L’approche historique de défense périmétrique (filtrage exclusif des entrées/sorties) des data-center n’est plus un modèle adapté aux environnements actuels. En effet, l’utilisation de service dans le cloud, les outils « As A Services », les changements des usages (BYOD, nomadisme, télétravail,…), rendent cette approche insuffisante.
La sécurisation des data center évolue donc depuis quelques années pour répondre de manière plus adaptée à ces nouveaux cas d’usage.
Ainsi, en plus du filtrage périmétrique, on voit apparaitre du filtrage au sein du data center, au plus proche des ressources.

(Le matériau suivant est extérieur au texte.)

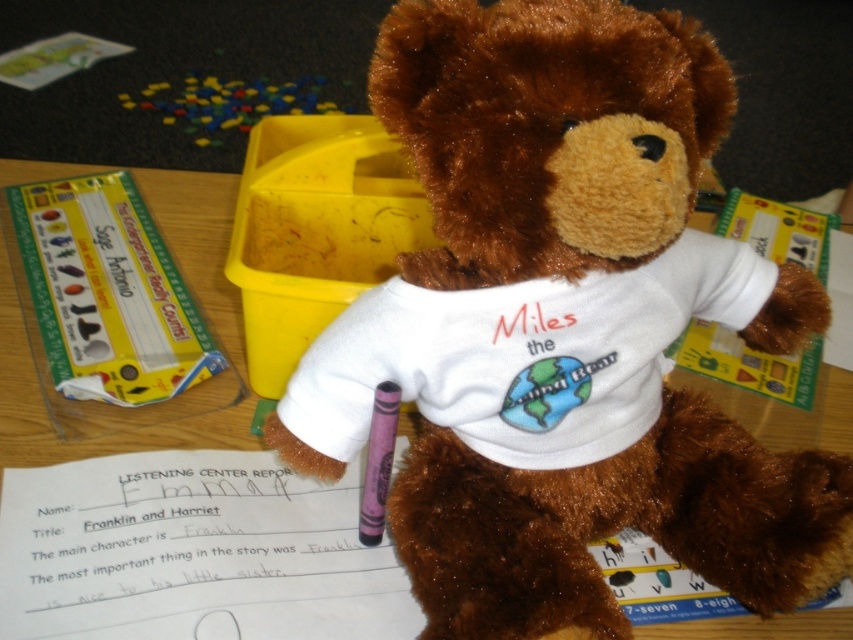
Does white cotton t-shirt at center appear under purple wax crayon at center?

Actually, white cotton t-shirt at center is above purple wax crayon at center.

At what (x,y) coordinates should I click in order to perform the action: click on white cotton t-shirt at center. Please return your answer as a coordinate pair (x, y). Looking at the image, I should click on (523, 355).

Image resolution: width=853 pixels, height=640 pixels. I want to click on white cotton t-shirt at center, so click(x=523, y=355).

Is brown plush teddy bear at center positioned behind white cotton t-shirt at center?

No.

Find the location of `brown plush teddy bear at center`. brown plush teddy bear at center is located at coordinates (569, 154).

Who is more distant from viewer, (651, 132) or (389, 433)?

The point (389, 433) is behind.

From the picture: Can you confirm if brown plush teddy bear at center is thinner than purple wax crayon at center?

No, brown plush teddy bear at center is not thinner than purple wax crayon at center.

Is point (706, 144) in front of point (386, 476)?

Yes, point (706, 144) is closer to viewer.

Locate an element on the screen. Image resolution: width=853 pixels, height=640 pixels. brown plush teddy bear at center is located at coordinates (569, 154).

L’un des outils permettant cette évolution est la micro-segmentation.
La micro-segmentation, kesako ?
Historiquement, l’utilisation de VLAN a permis de séparer des réseaux. Rapidement, cette séparation a été utilisée pour isoler des parties du réseau par niveau de sécurité. La limite de cette isolation repose sur l’introduction dans un VLAN. Mais une fois l’accès à un VLAN établi, les ressources au sein de ce réseau ne sont généralement pas protégées ou mal. Il est possible de mettre en place des restrictions sur celles-ci, comme par exemple le firewall sur les serveurs, cependant l’exploitation de ces outils est délicate et rend rare son déploiement à grande échelle.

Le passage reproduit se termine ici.